Esa pulsión de muerte lo define. “Mi especialidad es matar”, dijo Bolsonaro en 2017 cuando era precandidato. Ya presidente, flexibilizó las reglas para comprar armas e hizo proliferar los clubes de tiro, eliminó normas de tránsito que salvaban vidas en las carreteras, dio cobertura a los depredadores de la Amazonia que asesinan a indígenas y ambientalistas, protegió a las milicias ilegales y avaló el gatillo fácil de las policías que masacran a negros y pobres, dejó sin presupuesto a los programas contra la violencia de género e hizo del discurso de odio contra la población LGBT una política de Estado.
La tragedia social, sanitaria, educativa, ambiental y civilizatoria de estos cuatro años es inmensa. Bolsonaro aumentó el hambre, la desigualdad, la deforestación y la corrupción mientras reducía la cantidad de estudiantes universitarios, la protección del medio ambiente, los fondos para la ciencia y los derechos de los trabajadores. Destruyó la imagen internacional de Brasil. Puso en los ministerios a conspiracionistas, militares, pastores fundamentalistas, ladrones y desequilibrados que no aprobarían la Selectividad ni una entrevista para un empleo privado. Trajo de vuelta la persecución política, el exilio de opositores, la censura, el asedio a la prensa libre y a los artistas, el odio y la deshumanización de las minorías como chivos expiatorios. Pero nada se compara a la cantidad de vidas perdidas y al culto a la muerte y las armas que han sido el hilo conductor de su Gobierno. Sus seguidores se identifican imitando una pistola con su mano derecha y, en los últimos meses, ya mataron a dos militantes del Partido de los Trabajadores.
Cuatro años atrás, muchos que ya denunciábamos a Bolsonaro cuando era solo “ese diputado que odia a los gais” advertimos que aquella no era una elección normal. Después del golpe parlamentario contra Dilma Rousseff y la prisión política de Lula, no tendría cómo serlo, pero la candidatura de un fascista obsesionado por la muerte, apologista de la dictadura militar, admirador de un conocido torturador y autor de sentencias como “no te violo porque eres fea, no lo mereces” o “prefiero que un hijo mío muera en un accidente” a saber que es gay ––su mayor obsesión–– debería haber encendido las alarmas del mundo. Ahora está claro, también en Europa: el fascismo nos acecha otra vez. Hay que detenerlo.

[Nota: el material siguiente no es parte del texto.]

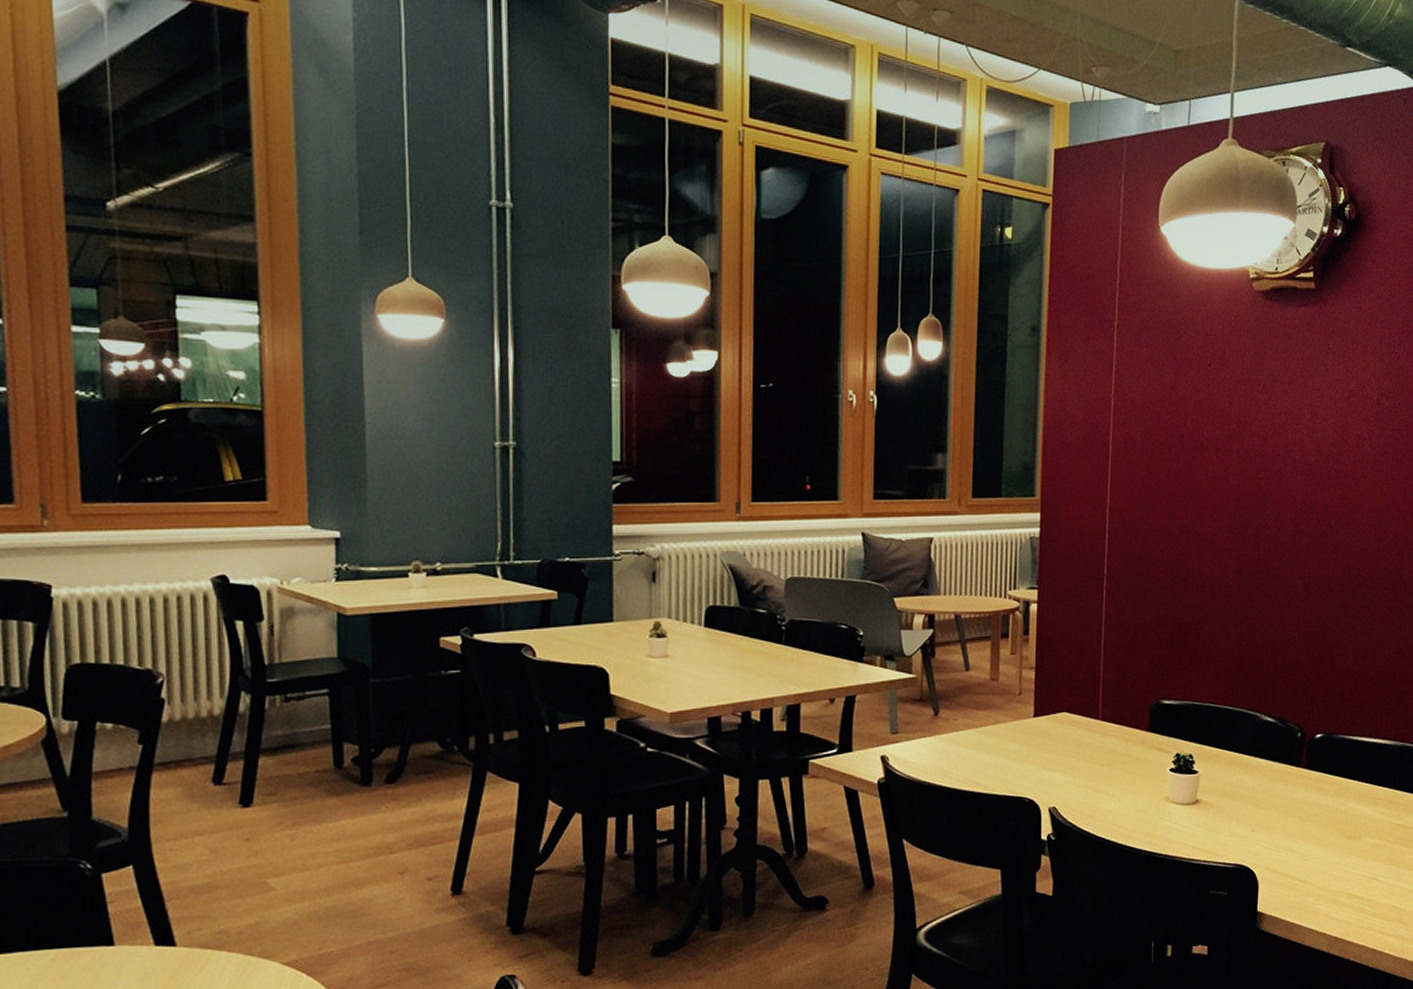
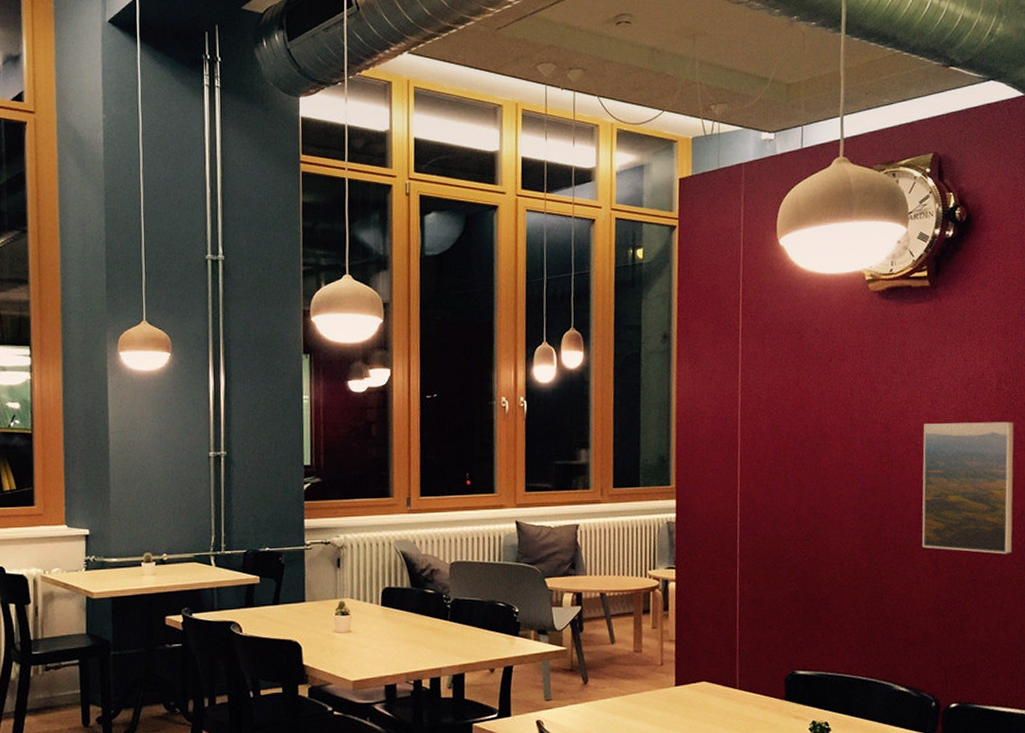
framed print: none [1296,438,1392,579] -> present [922,421,1014,554]

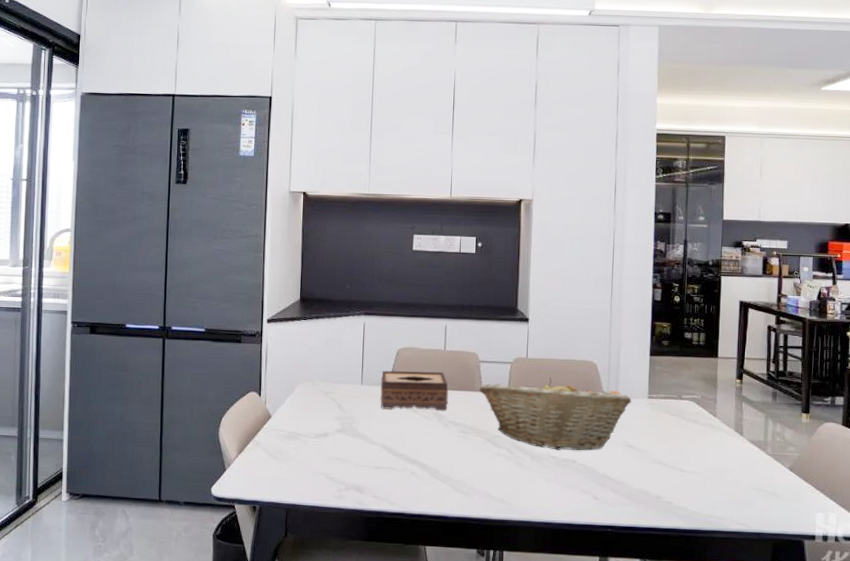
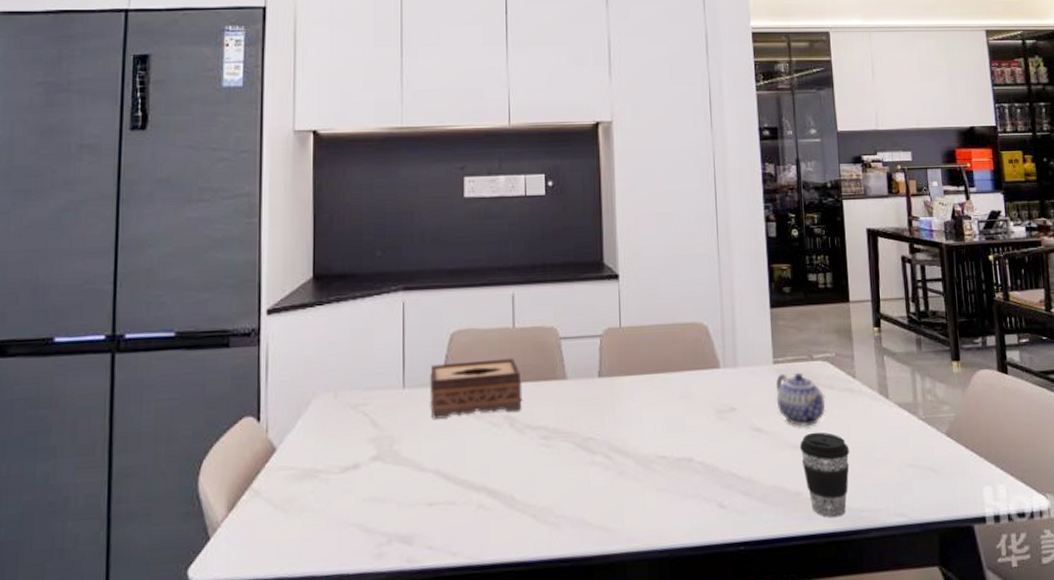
fruit basket: present [479,377,632,451] -> none [562,349,754,447]
teapot: none [648,406,689,449] -> present [776,372,826,427]
coffee cup: none [663,453,705,519] -> present [799,432,850,518]

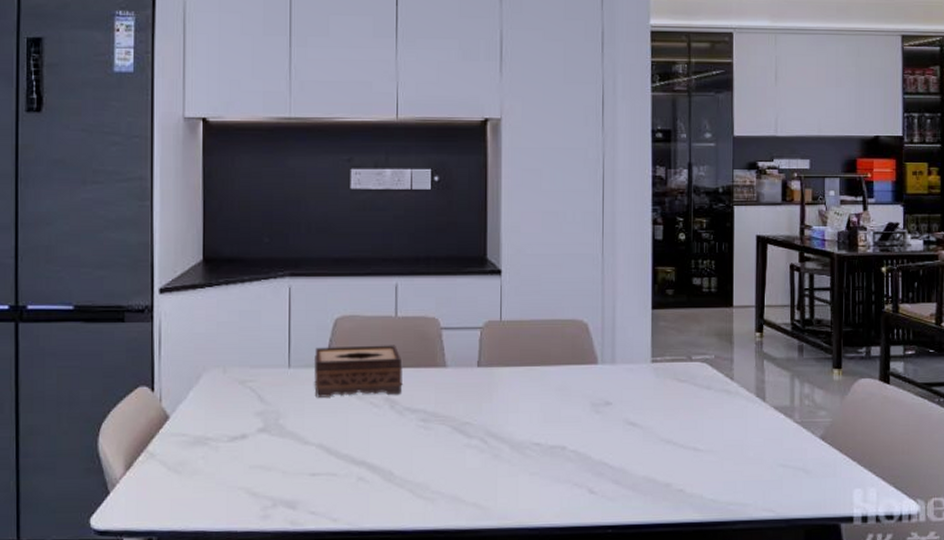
teapot: present [776,372,826,427] -> none [652,372,701,424]
coffee cup: present [799,432,850,518] -> none [672,429,722,509]

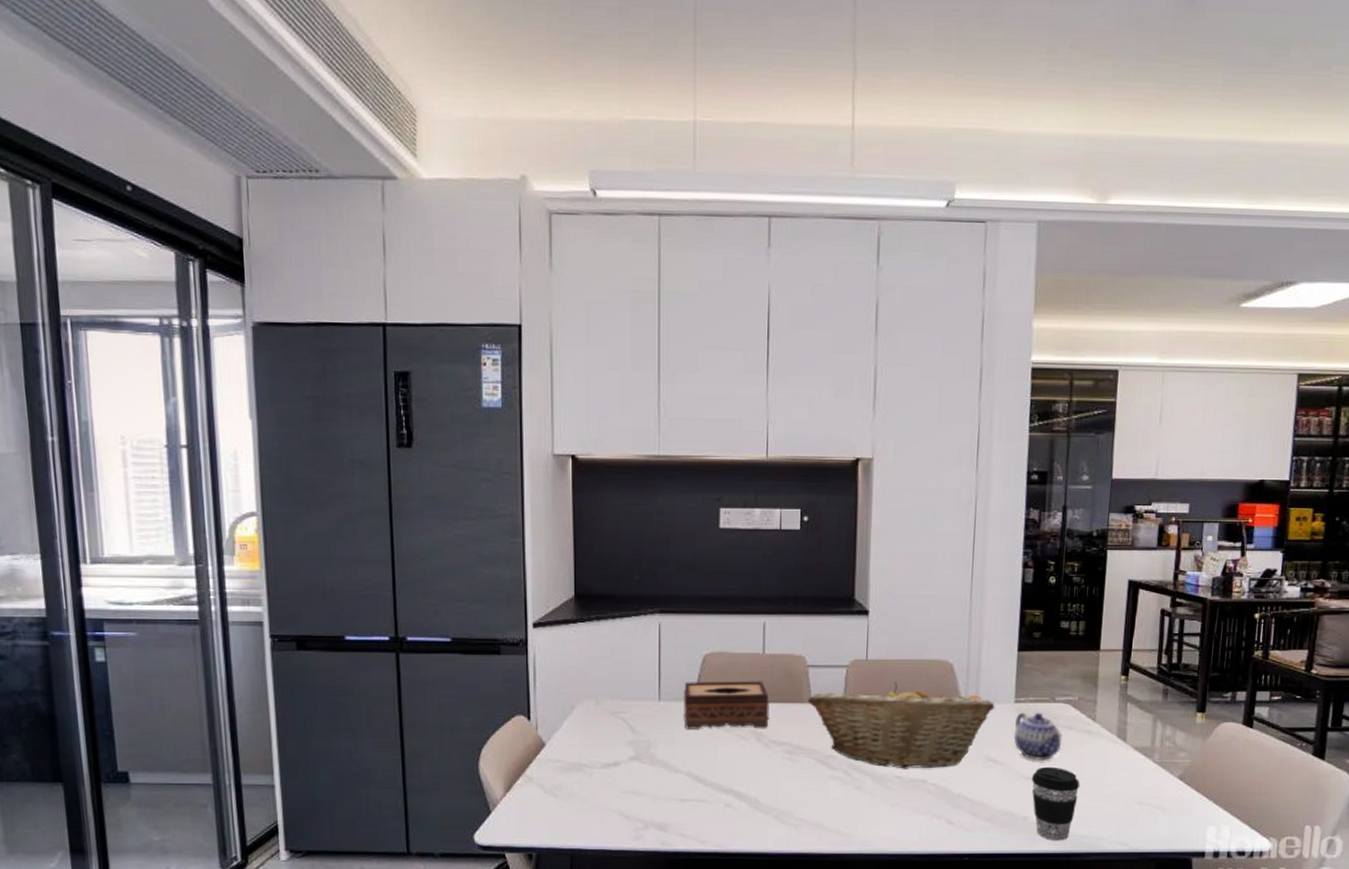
fruit basket: none [441,343,632,435] -> present [807,681,995,769]
teapot: none [652,372,701,424] -> present [1013,712,1063,762]
coffee cup: none [672,429,722,509] -> present [1031,766,1080,841]

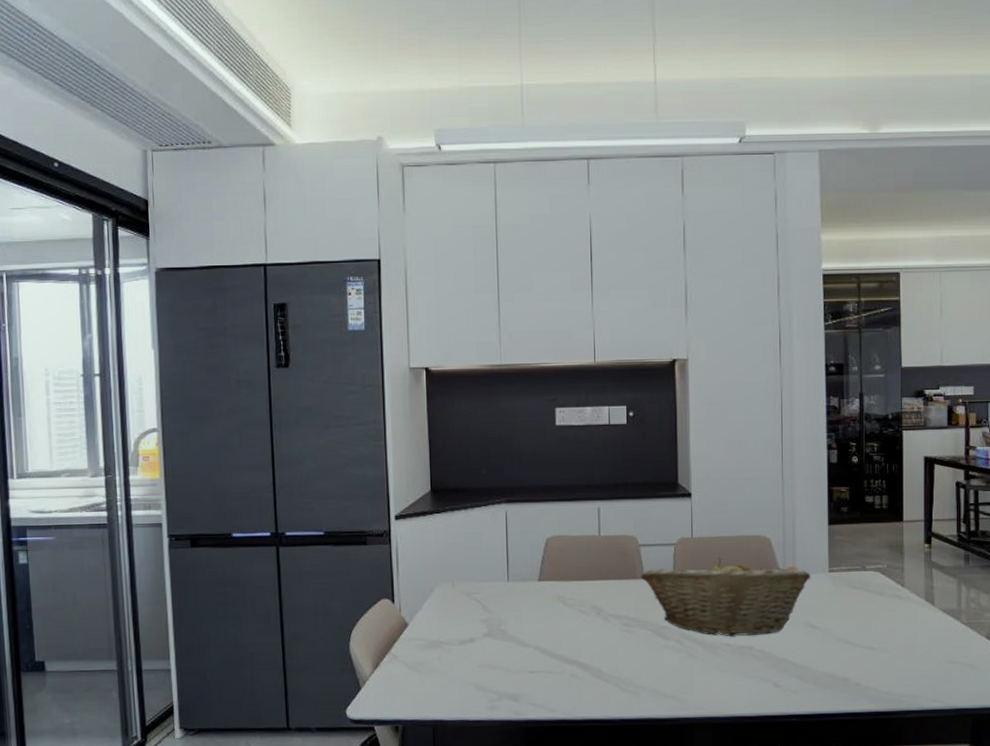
tissue box: present [684,681,769,729] -> none [529,560,607,607]
teapot: present [1013,712,1063,762] -> none [830,580,875,626]
coffee cup: present [1031,766,1080,841] -> none [849,630,895,700]

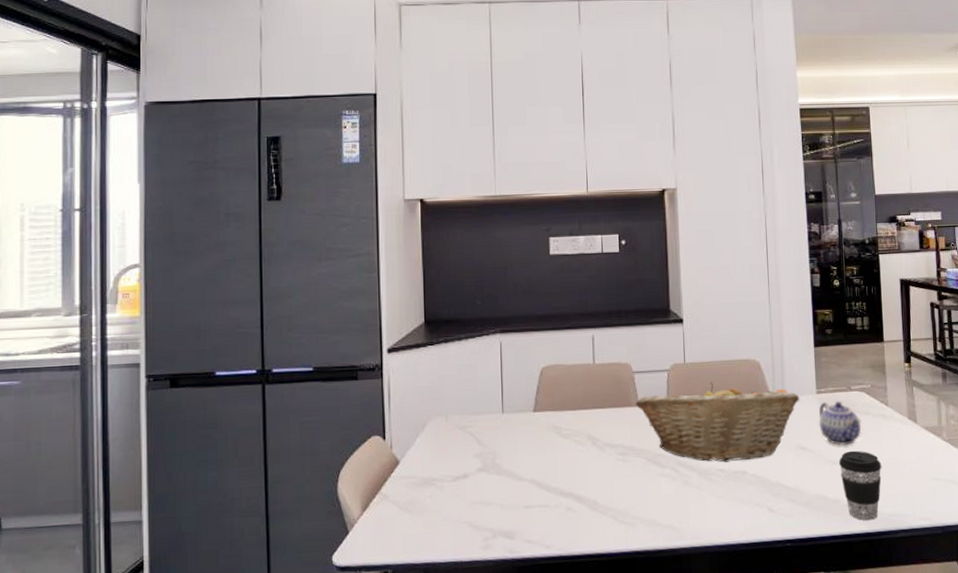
teapot: none [830,580,875,626] -> present [818,401,862,447]
coffee cup: none [849,630,895,700] -> present [838,450,882,521]

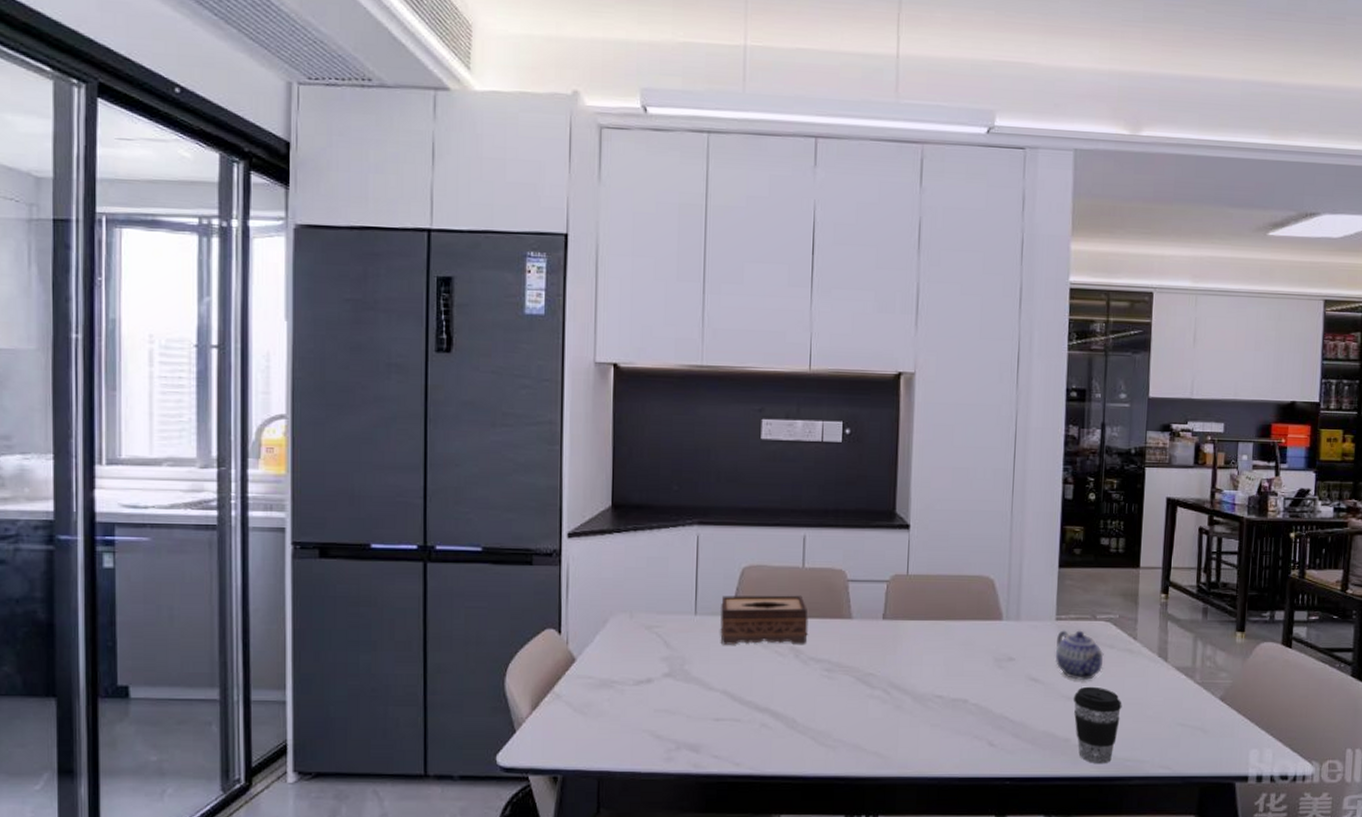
tissue box: none [524,389,602,438] -> present [720,595,808,645]
fruit basket: present [635,381,800,462] -> none [847,597,1036,688]

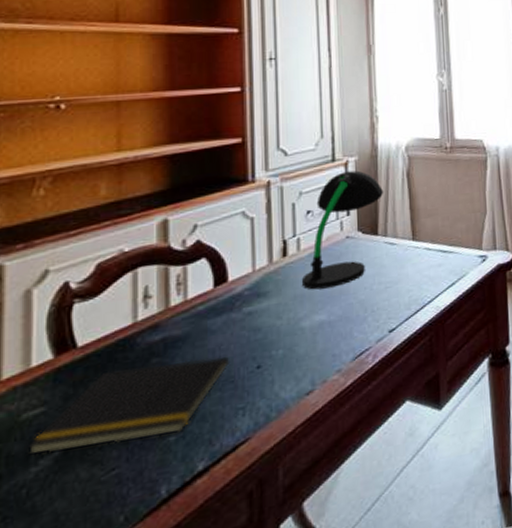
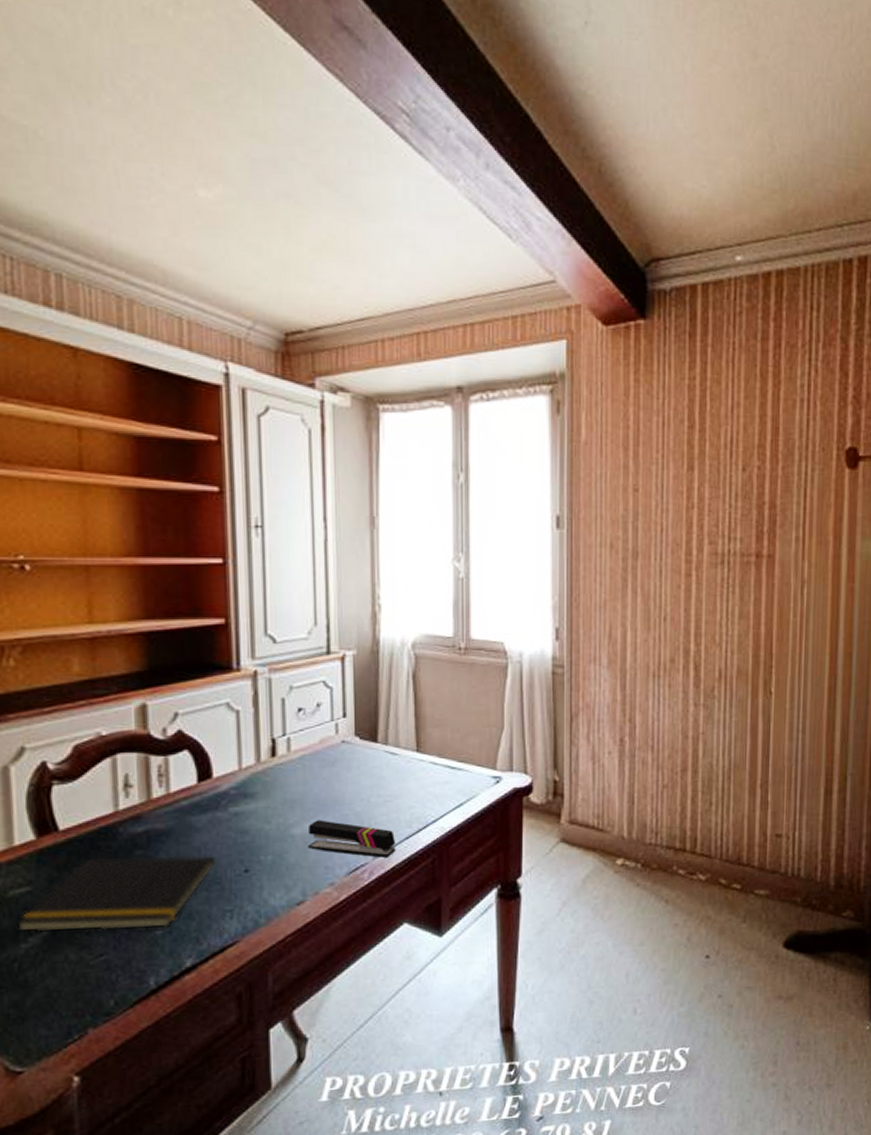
desk lamp: present [301,170,384,290] -> none [291,667,386,796]
stapler: none [316,310,397,341] -> present [308,820,396,858]

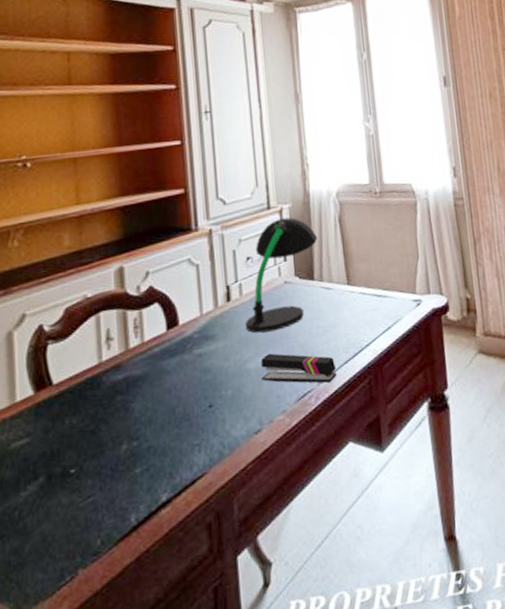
notepad: present [16,856,217,932] -> none [17,395,185,481]
desk lamp: none [291,667,386,796] -> present [245,217,318,333]

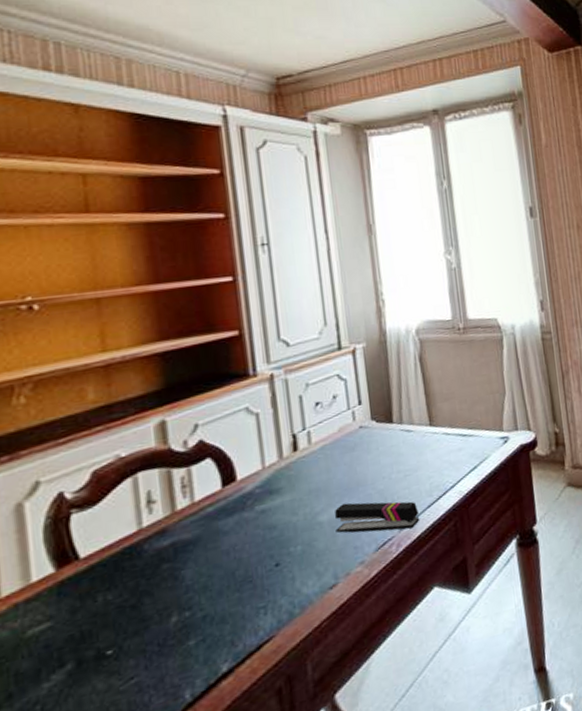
desk lamp: present [245,217,318,333] -> none [315,357,397,483]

Este domingo, los brasileños vuelven a las urnas después de una larga pesadilla. Lula está libre y, de aquellos 13 candidatos de 2018, seis lo apoyan, en defensa de la democracia. Uno de ellos, Geraldo Alckmin, que había liderado la oposición a su Gobierno y fue su adversario en las elecciones de 2006, ahora es su candidato a vicepresidente. Los demócratas formaron un histórico frente antifascista.
Acorralado por las encuestas, el actual presidente desacredita con mentiras el sistema de votación, insulta a los jueces del Supremo y prepara su propio asalto al Capitolio. El domingo por la noche será imprescindible que todos los gobiernos democráticos del mundo estén preparados para respaldar lo que digan las urnas y advertir al aspirante a dictador que no tolerarán un golpe de Estado. Si Lula logra salvar de Bolsonaro y sus matones a la democracia brasileña, enfrentará luego un desafío aún mayor: reconstruir un país devastado como después de una guerra que aún no terminó de llorar a sus muertos.